A government under Lapid will always need the Arab parties, the new and legitimate partners in the Zionist project. After the government fell, Public Security Minister Omer Barlev said, "The glass ceiling has been broken. I think there's a big chance the next coalition will include an Arab party, and if not, then the one that comes after it." Indeed, what has been broken isn't a glass ceiling, but rather the government. And if the next coalition or the one after it includes an Arab party, it won't last long, either. 
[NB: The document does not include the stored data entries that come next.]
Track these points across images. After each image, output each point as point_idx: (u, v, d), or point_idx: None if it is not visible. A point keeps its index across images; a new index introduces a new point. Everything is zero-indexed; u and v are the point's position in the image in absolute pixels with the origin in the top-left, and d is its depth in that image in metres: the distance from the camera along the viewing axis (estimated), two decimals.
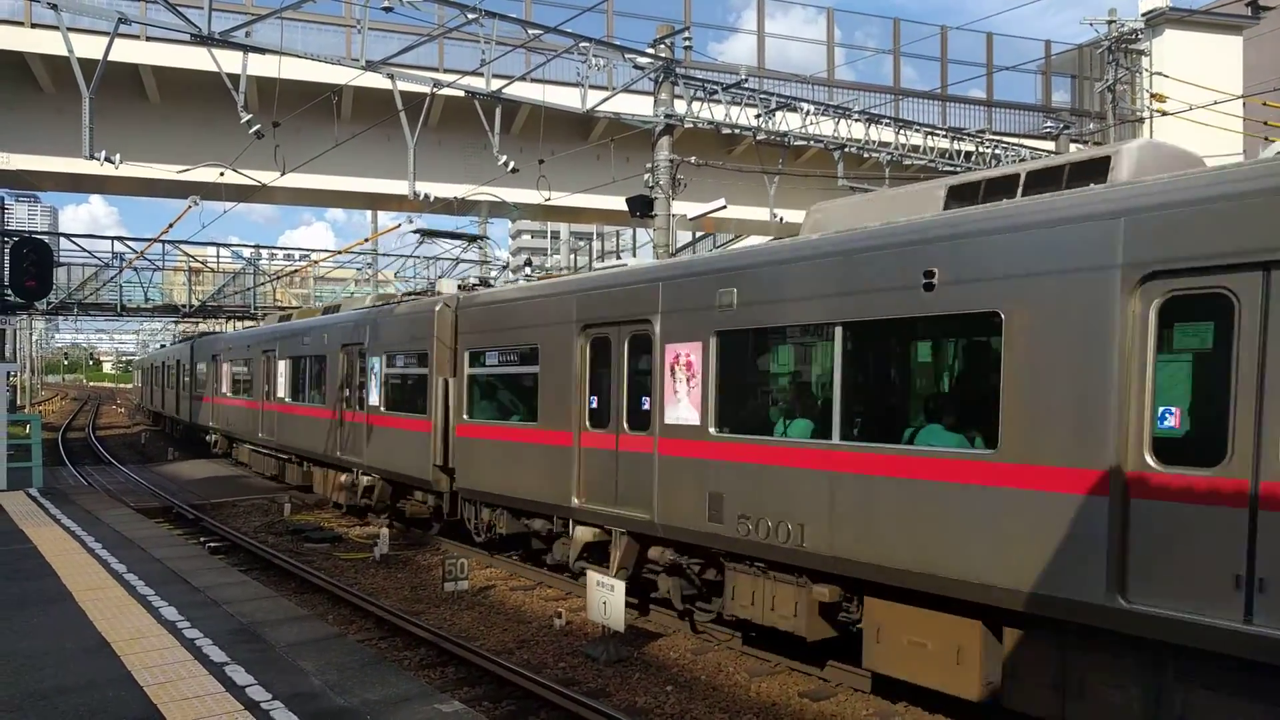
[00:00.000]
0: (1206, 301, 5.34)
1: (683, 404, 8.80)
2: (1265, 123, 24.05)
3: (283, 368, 20.13)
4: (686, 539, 8.89)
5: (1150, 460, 5.49)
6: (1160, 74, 24.68)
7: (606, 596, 8.97)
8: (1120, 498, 5.54)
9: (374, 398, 15.29)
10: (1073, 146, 25.51)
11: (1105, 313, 5.66)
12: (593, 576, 9.29)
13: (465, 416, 12.71)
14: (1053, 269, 5.95)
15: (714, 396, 8.51)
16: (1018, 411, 6.10)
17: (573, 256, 69.32)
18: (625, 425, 9.64)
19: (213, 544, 14.66)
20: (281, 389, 20.17)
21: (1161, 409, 5.52)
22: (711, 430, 8.51)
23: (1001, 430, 6.19)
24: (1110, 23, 24.06)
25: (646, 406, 9.34)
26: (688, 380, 8.74)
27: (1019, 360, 6.11)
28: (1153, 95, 24.46)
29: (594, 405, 10.21)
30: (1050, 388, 5.93)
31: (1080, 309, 5.79)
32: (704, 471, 8.54)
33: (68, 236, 32.85)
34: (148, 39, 19.87)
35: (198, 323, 40.22)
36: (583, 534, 10.35)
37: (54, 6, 12.51)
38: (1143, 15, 27.28)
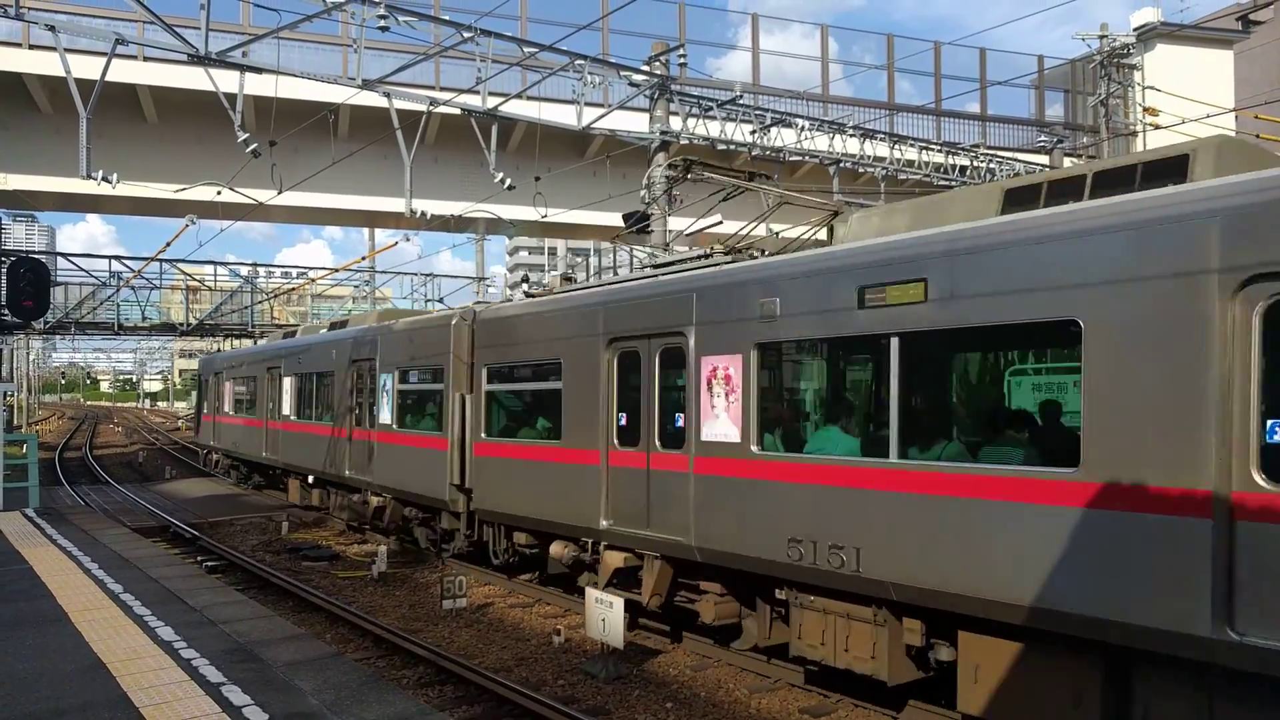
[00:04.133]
0: None
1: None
2: (1258, 136, 24.20)
3: (288, 385, 19.75)
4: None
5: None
6: (1152, 88, 24.86)
7: (605, 614, 8.94)
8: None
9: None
10: (1066, 160, 25.66)
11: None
12: (591, 593, 9.25)
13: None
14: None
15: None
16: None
17: (588, 266, 69.46)
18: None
19: (210, 563, 14.59)
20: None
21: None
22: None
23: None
24: (1102, 38, 24.26)
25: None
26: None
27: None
28: (1145, 109, 24.63)
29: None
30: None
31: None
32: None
33: (65, 256, 32.95)
34: (145, 59, 19.98)
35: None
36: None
37: (52, 28, 12.60)
38: (1134, 30, 27.52)
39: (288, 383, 19.72)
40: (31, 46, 19.52)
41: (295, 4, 13.89)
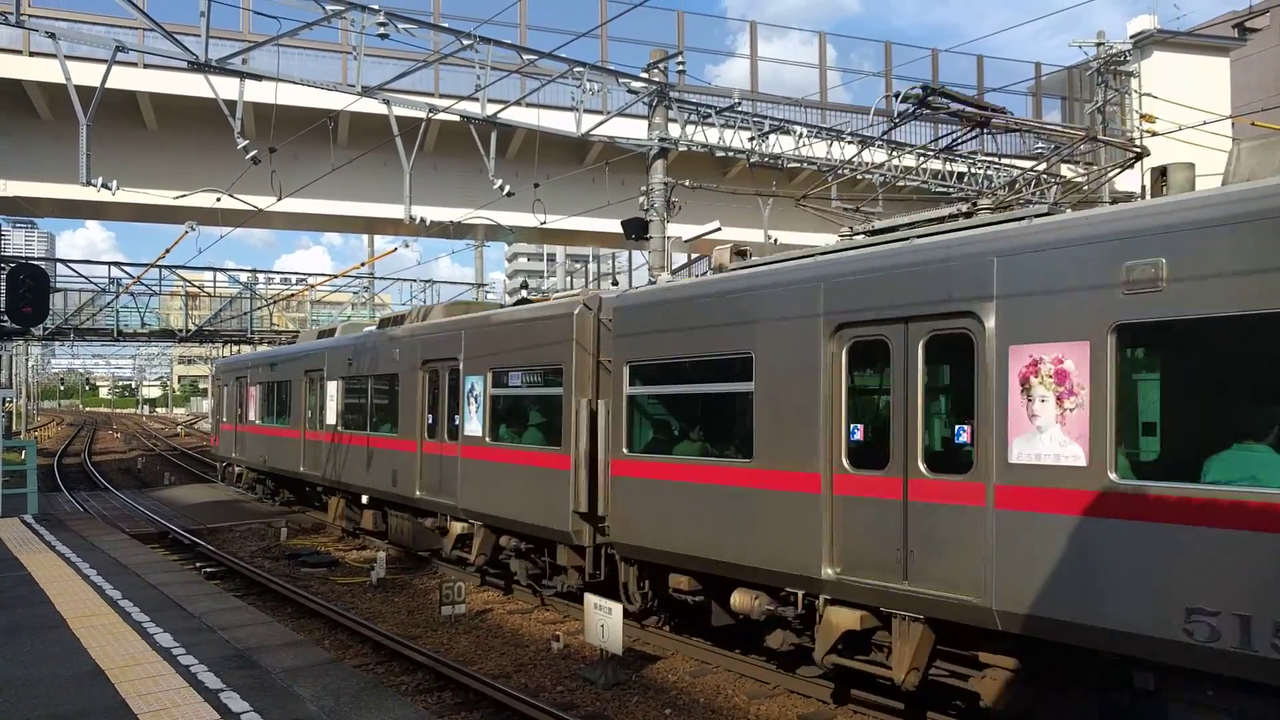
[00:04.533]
0: None
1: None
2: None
3: (333, 390, 17.63)
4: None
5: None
6: (1149, 95, 24.94)
7: (604, 619, 8.94)
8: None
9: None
10: (1064, 167, 25.72)
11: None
12: (590, 599, 9.24)
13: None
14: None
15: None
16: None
17: (569, 278, 69.59)
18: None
19: (209, 569, 14.60)
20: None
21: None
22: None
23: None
24: (1099, 45, 24.36)
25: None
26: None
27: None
28: (1142, 116, 24.70)
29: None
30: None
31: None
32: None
33: (64, 262, 32.95)
34: (145, 66, 20.03)
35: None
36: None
37: (52, 35, 12.63)
38: (1131, 37, 27.62)
39: (332, 388, 17.61)
40: (32, 54, 19.57)
41: (295, 11, 13.94)
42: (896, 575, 7.01)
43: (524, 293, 21.78)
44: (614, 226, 19.43)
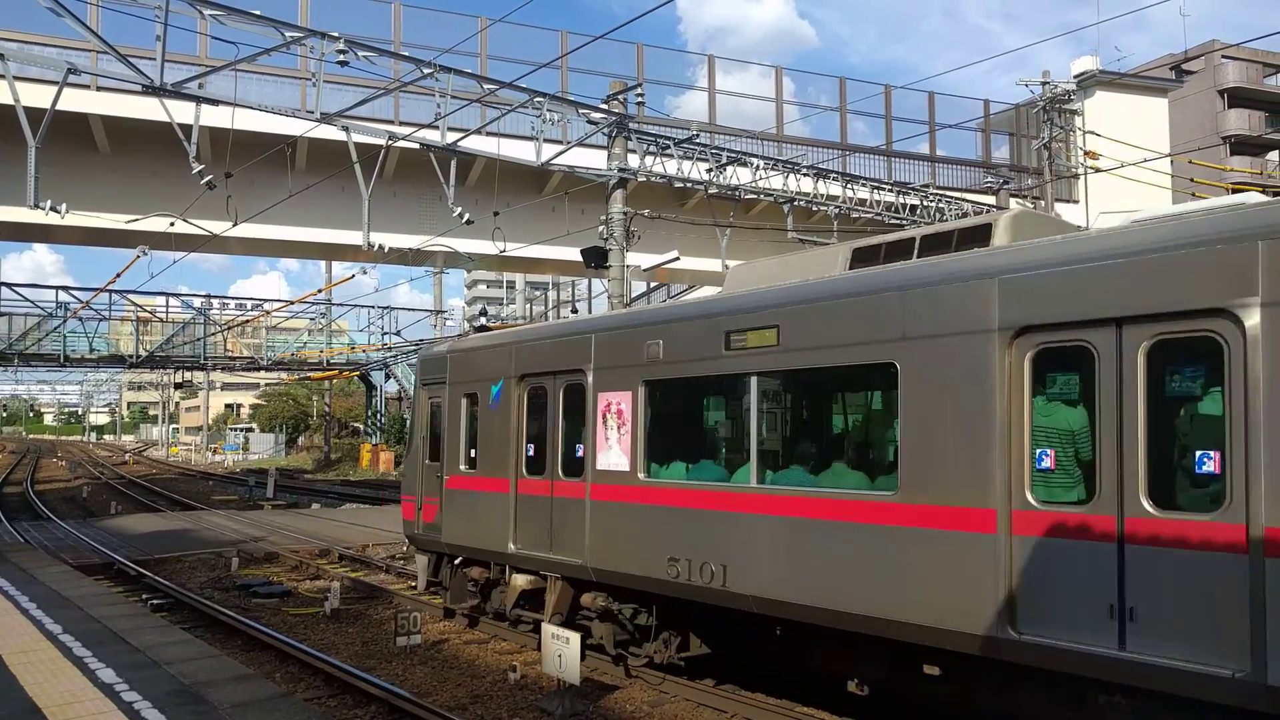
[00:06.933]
0: None
1: None
2: (1192, 179, 25.26)
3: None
4: None
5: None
6: (1093, 132, 25.84)
7: (561, 649, 8.89)
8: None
9: None
10: (1012, 201, 26.46)
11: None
12: (547, 629, 9.20)
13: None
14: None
15: None
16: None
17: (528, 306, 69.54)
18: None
19: (156, 601, 14.22)
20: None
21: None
22: None
23: None
24: (1044, 84, 25.21)
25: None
26: None
27: None
28: (1086, 153, 25.58)
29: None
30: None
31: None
32: None
33: (9, 286, 32.22)
34: (98, 89, 19.79)
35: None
36: None
37: (1, 56, 12.46)
38: (1074, 77, 28.66)
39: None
40: None
41: (254, 37, 13.92)
42: None
43: (483, 319, 21.75)
44: (574, 255, 19.56)
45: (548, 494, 9.76)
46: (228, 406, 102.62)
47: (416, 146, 15.58)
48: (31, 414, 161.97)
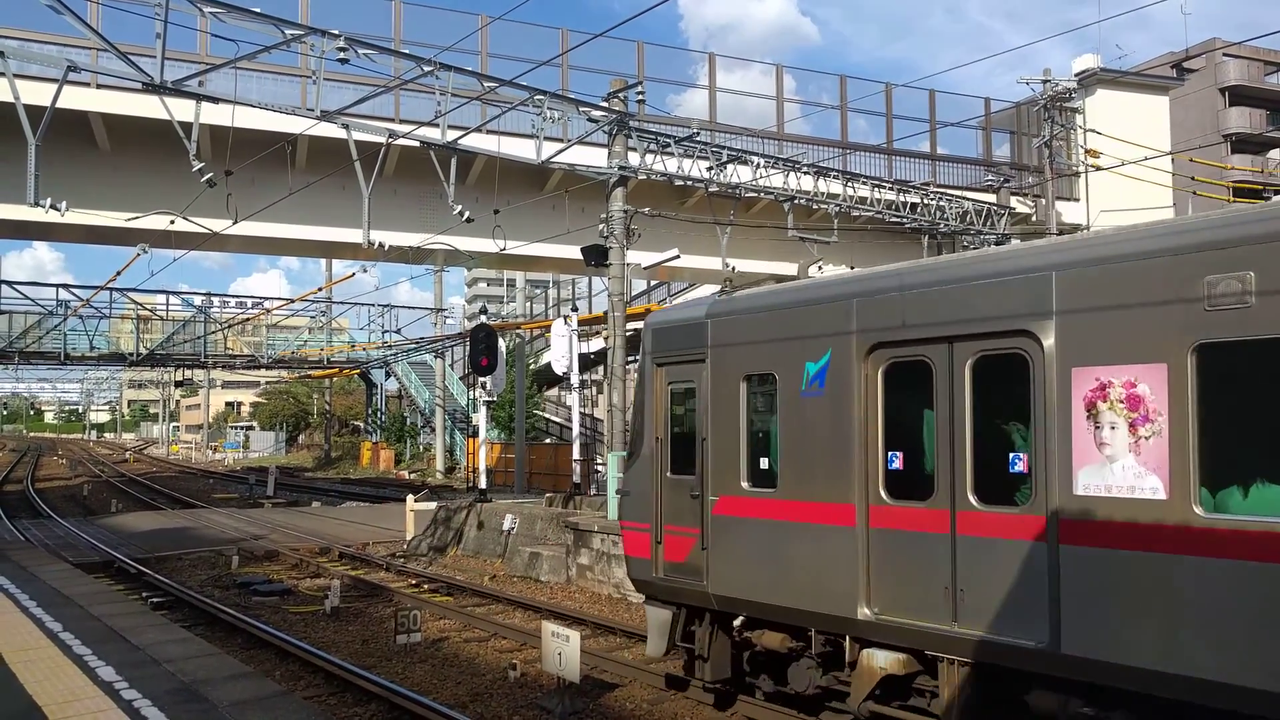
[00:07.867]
0: None
1: None
2: (1192, 178, 25.25)
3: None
4: None
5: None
6: (1094, 130, 25.81)
7: (562, 647, 8.89)
8: None
9: None
10: (1012, 199, 26.46)
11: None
12: (547, 627, 9.19)
13: None
14: None
15: None
16: None
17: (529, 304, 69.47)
18: None
19: (156, 599, 14.22)
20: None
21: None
22: None
23: None
24: (1045, 82, 25.18)
25: None
26: None
27: None
28: (1087, 151, 25.55)
29: None
30: None
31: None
32: None
33: (10, 284, 32.19)
34: (98, 86, 19.75)
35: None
36: None
37: (1, 54, 12.45)
38: (1075, 75, 28.60)
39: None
40: None
41: (254, 35, 13.90)
42: None
43: (483, 318, 21.73)
44: (574, 253, 19.53)
45: (942, 530, 6.49)
46: (228, 404, 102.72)
47: (417, 144, 15.56)
48: (32, 412, 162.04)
A coalition is always made up of parties between whom there's a certain amount of friction, but are mainly united by something and have a shared goal. The Arab parties' goal is to eradicate the Jewish state. They can join a Zionist coalition only under the well runs dry, or until the next security crisis. And if you're about to say, well, we wanted to turn Israel into a "state of all its citizens" anyway, reality will respond – there aren't enough Jewish parties for whom that's a goal. And if, heaven forbid, there was enough political support for the idea of a binational state, it wouldn't be long before it turned out that the Jews' idea of a binational state is very different from the Arabs'. A coalition of all its citizens will fall apart, even if the alchemists don't give up their dream of turning straw into gold.
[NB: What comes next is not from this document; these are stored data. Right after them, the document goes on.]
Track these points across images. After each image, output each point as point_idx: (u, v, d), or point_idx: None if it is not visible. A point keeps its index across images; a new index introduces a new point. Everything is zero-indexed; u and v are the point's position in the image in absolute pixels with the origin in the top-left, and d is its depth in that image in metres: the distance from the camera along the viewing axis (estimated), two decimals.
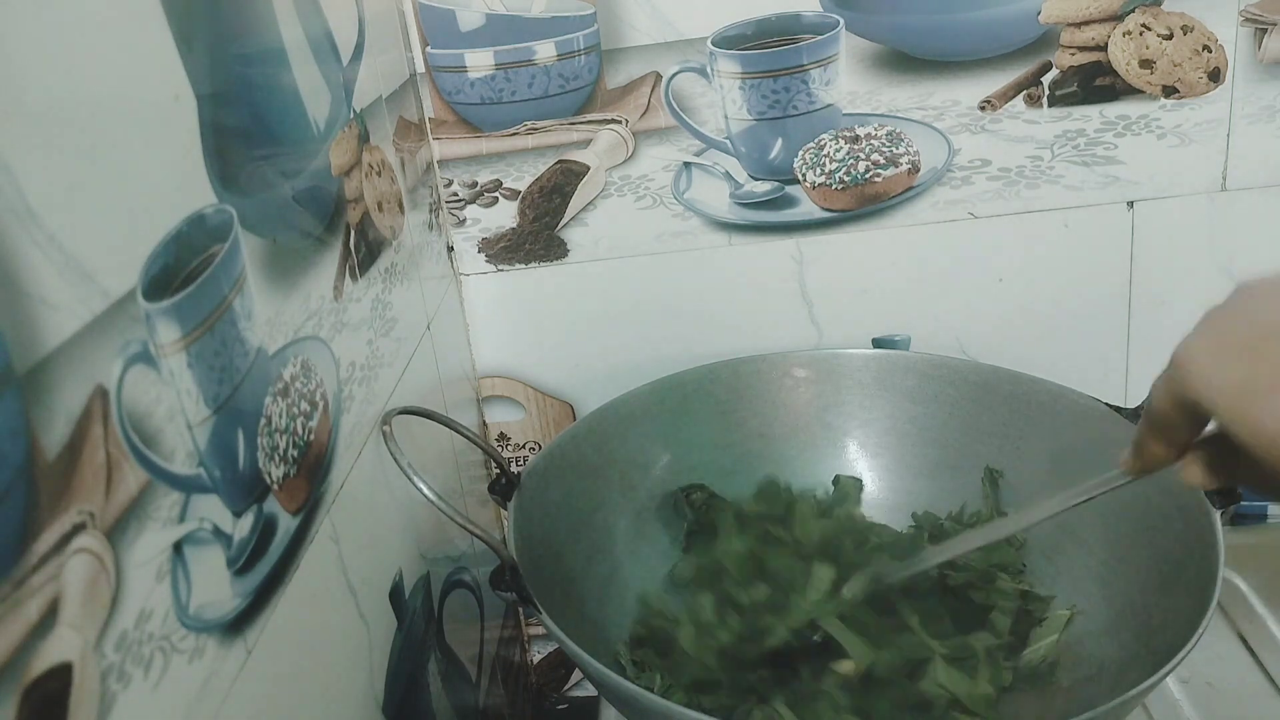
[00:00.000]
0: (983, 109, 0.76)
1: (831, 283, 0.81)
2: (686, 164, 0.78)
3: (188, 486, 0.37)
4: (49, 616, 0.29)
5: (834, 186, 0.78)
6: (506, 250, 0.81)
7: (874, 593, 0.62)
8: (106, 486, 0.32)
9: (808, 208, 0.79)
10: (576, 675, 0.94)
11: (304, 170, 0.51)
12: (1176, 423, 0.41)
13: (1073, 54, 0.74)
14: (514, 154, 0.78)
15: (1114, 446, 0.64)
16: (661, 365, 0.75)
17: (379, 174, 0.63)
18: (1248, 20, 0.73)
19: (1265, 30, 0.73)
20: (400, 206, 0.67)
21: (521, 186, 0.79)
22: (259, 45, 0.48)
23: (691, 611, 0.65)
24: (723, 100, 0.77)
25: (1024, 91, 0.75)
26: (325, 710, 0.48)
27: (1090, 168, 0.77)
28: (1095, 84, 0.75)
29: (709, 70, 0.76)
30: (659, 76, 0.76)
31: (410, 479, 0.51)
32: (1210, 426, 0.41)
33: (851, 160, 0.77)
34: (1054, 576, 0.66)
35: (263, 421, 0.44)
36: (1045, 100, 0.76)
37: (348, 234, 0.56)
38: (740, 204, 0.79)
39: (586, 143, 0.78)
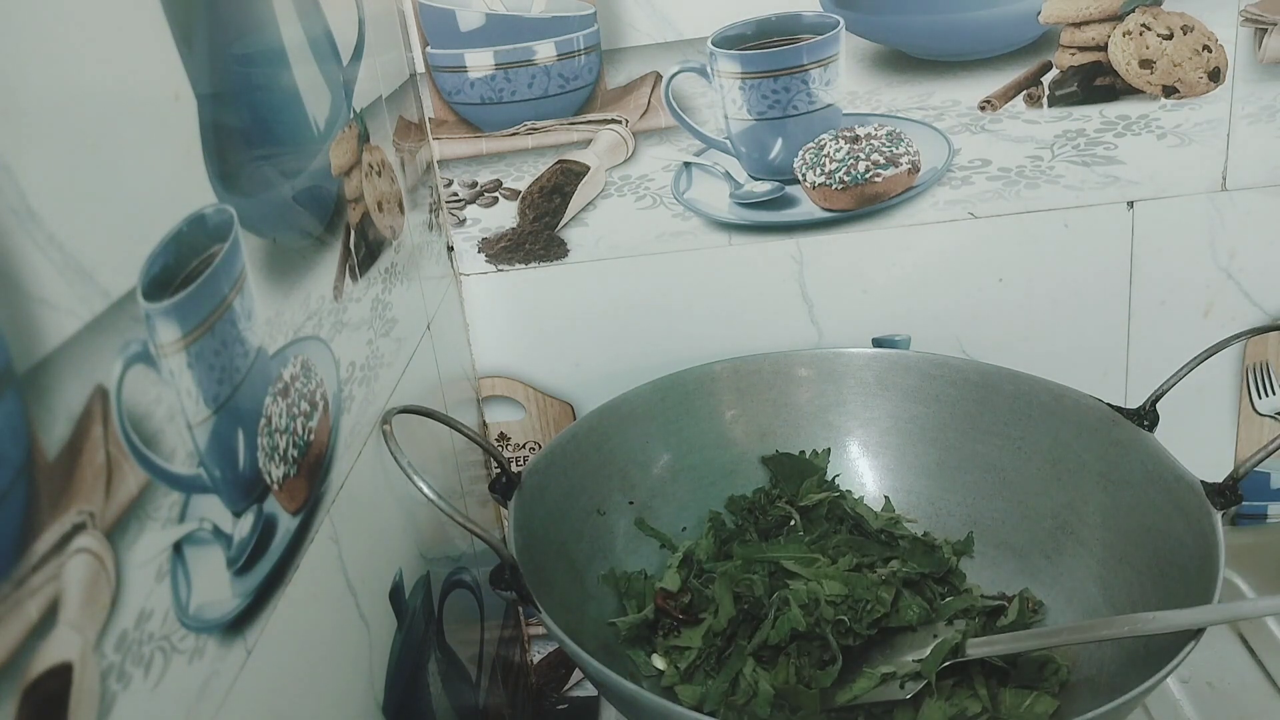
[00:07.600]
0: (983, 109, 0.76)
1: (831, 283, 0.81)
2: (686, 164, 0.78)
3: (188, 486, 0.37)
4: (49, 616, 0.29)
5: (834, 186, 0.78)
6: (506, 250, 0.81)
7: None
8: (106, 486, 0.32)
9: (808, 208, 0.79)
10: (576, 675, 0.94)
11: (304, 170, 0.51)
12: None
13: (1073, 54, 0.74)
14: (514, 154, 0.78)
15: (1114, 447, 0.65)
16: (662, 364, 0.75)
17: (379, 174, 0.63)
18: (1248, 20, 0.73)
19: (1265, 30, 0.73)
20: (400, 206, 0.67)
21: (521, 186, 0.79)
22: (259, 45, 0.48)
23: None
24: (723, 100, 0.77)
25: (1024, 91, 0.75)
26: (325, 710, 0.48)
27: (1090, 168, 0.77)
28: (1095, 84, 0.75)
29: (709, 70, 0.76)
30: (659, 76, 0.76)
31: (410, 478, 0.51)
32: None
33: (851, 160, 0.77)
34: (1054, 577, 0.67)
35: (263, 421, 0.44)
36: (1045, 100, 0.76)
37: (348, 234, 0.56)
38: (740, 204, 0.79)
39: (586, 143, 0.78)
Yair Lapid declared this week: "We are the majority. The numbers are in our favor," and announced that the government fell apart in a friendly, truthful, and stately manner. A statistical majority based on friendship and truth doesn't crumble after a year, even if all the media outlets line up to sing the government's praises – and they did. 

We can conduct the same experiment time after time in the hope of securing a result that cannot exist, but time after time the patched-up creation won't turn out to be a champion. Maybe, if the alchemists try a little harder, they can gild it in 9 karat gold before it expires.